La catastrophe ferroviaire de Brétigny-sur-Orge (Essonne), qui a fait six morts et neuf blessés graves dans le train Paris-Limoges, vendredi 12 juillet, est tout sauf une surprise. Dès 2005, un audit de l’école polytechnique de Lausanne pointait un sous-investissement chronique sur le rail français. Dès le 25 juin, un expert ferroviaire confiait à La Lettre M : « L’Etat a une volonté forte de privilégier l’entretien du réseau existant et de repousser quasiment la totalité des projets de lignes à grande vitesse, gourmands en crédit public, à plus tard (…) Le réseau francilien est dans un état épouvantable, avec presque des émeutes quotidiennes. » Des propos sombrement prémonitoires.

Le 27 juin, les conclusions de la commission Mobilité 21 abondent dans ce sens : seule la ligne nouvelle Bordeaux-Toulouse sera réalisée d’ici à 2030. Priorité au réseau existant, où tant d’efforts restent à faire en termes non seulement de sécurité, mais aussi de fluidité (les ‘nœuds ferroviaires’), de confort (places assises, climatisation l’été, accessibilité handicapés, wi-fi, espaces travail, billettique nouvelle génération…), d’information clients et de ponctualité.

Le seul mérite de l’accident de Brétigny est donc de mettre en lumière l’urgence de la rénovation du réseau ferroviaire existant français, au détriment des projets de lignes nouvelles.

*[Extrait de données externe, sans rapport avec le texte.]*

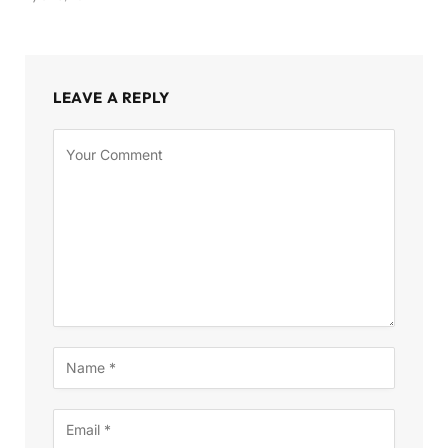
LEAVE A REPLY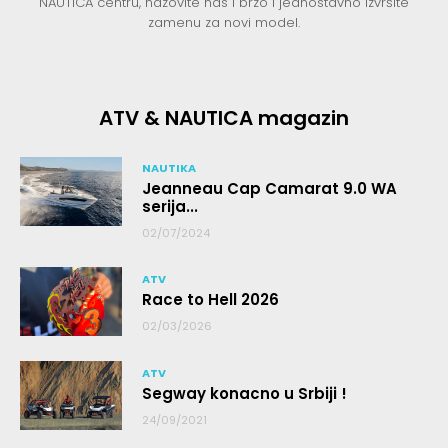
NAUTICA centru, nazovite nas i brzo i jednostavno izvršite
zamenu za novi model.
ATV & NAUTICA magazin
NAUTIKA
Jeanneau Cap Camarat 9.0 WA
serija...
02/07/2024
ATV
Race to Hell 2026
02/03/2026
ATV
Segway konacno u Srbiji !
24/09/2021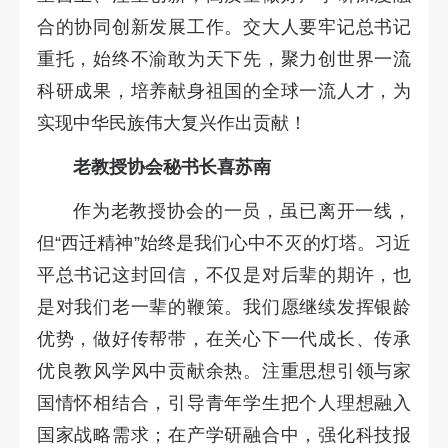
合的协同创新发展工作。交大人要牢记总书记
重托，始终不渝敢为天下先，聚力创世界一流
科研成果，培养献身祖国的全球一流人才，为
实现中华民族伟大复兴作出贡献！
老教授协会秘书长喜苏南
作为老教授协会的一员，虽已离开一线，
但“西迁精神”始终是我们心中不灭的灯塔。习近
平总书记这封回信，不仅是对后辈的期许，也
是对我们老一辈的鞭策。我们愿继续发挥银龄
优势，做好传帮带，在关心下一代成长、传承
优良教风学风中贡献余热。注重思想引领与家
国情怀相结合，引导青年学生把个人理想融入
国家战略需求；在产学研融合中，强化科技报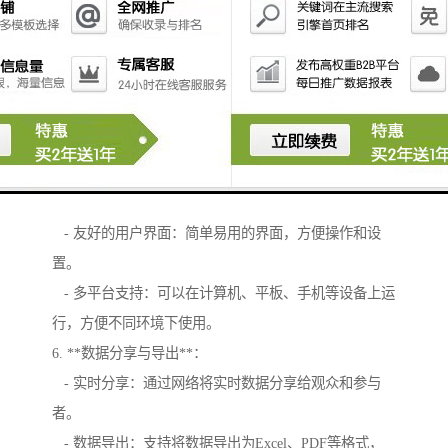
析。
4. **用户管理**：
- 参与者信息管理：支持记录和管理参与者的姓名、编
号等信息。
- 权限管理：可以设定不同用户的权限，确保只有授权
人员能够修改数据。
5. **界面与交互**：
- 友好的用户界面：简单易用的界面，方便操作和设
置。
- 多平台支持：可以在计算机、平板、手机等设备上运
行，方便不同环境下使用。
6. **数据分享与导出**：
- 实时分享：通过网络将实时数据分享给观众和参与
者。
- 数据导出：支持将数据导出为Excel、PDF等格式，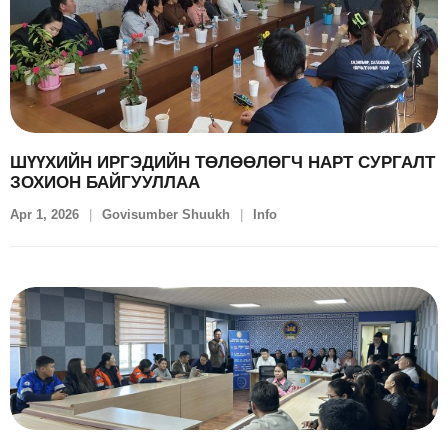
ШҮҮХИЙН ИРГЭДИЙН ТӨЛӨӨЛӨГЧ НАРТ СУРГАЛТ
ЗОХИОН БАЙГУУЛЛАА
Apr 1, 2026
Govisumber Shuukh
Info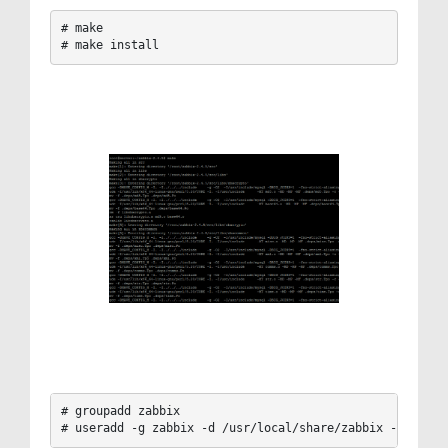
# make  

# make install
# groupadd zabbix

# useradd -g zabbix -d /usr/local/share/zabbix -s /bin/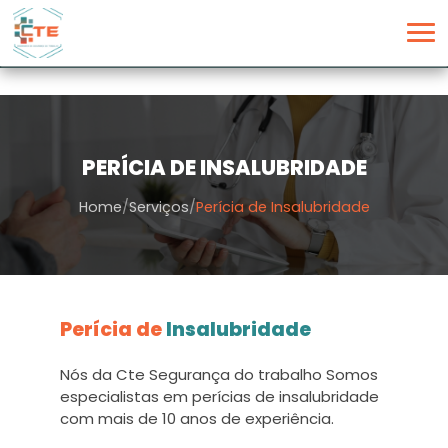
PERÍCIA DE INSALUBRIDADE
Home
/
Serviços
/
Perícia de Insalubridade
Perícia de
Insalubridade
Nós da Cte Segurança do trabalho Somos
especialistas em perícias de insalubridade
com mais de 10 anos de experiência.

Faute d’argent suffisant, il faut trancher. Ironie du calendrier : Jean-Marc Ayrault venait de valider cette stratégie, le 9 juillet. Ce drame ringardise, d’un seul coup d’un seul, les pressions protéiformes (communiqués, déclarations, envois de délégations…) des élus concernés par des projets de lignes nouvelles sacrifiés. Les gesticulations des élus en question sont d’ailleurs plus feintes que réelles. Il faut bien faire semblant de se battre et faire croire qu’on a du poids à Paris : les élections (municipales et régionales), c’est demain. Mais au fond, en haut lieu, tout le monde sait très bien qu’il n’y a plus d’argent dans les caisses, encore moins pour des projets de plusieurs milliards d’euros, à la rentabilité hypothétique.

On retiendra aussi l’art consommé de la communication de crise de Guillaume Pépy, président de la SNCF. Quelques larmes de crocodile devant les caméras, quelques minutes après le sinistre, sur les lieux. Redoutable d efficacité : empathie avec les victimes, attachement affectif au ferroviaire… Tout le monde mord à l’hameçon. On est moins à l’aise pour l’accuser/acculer. Chapeau bas. Et maintenant, il faudra quand même nous dire ce qu’elle foutait là, cette éclisse.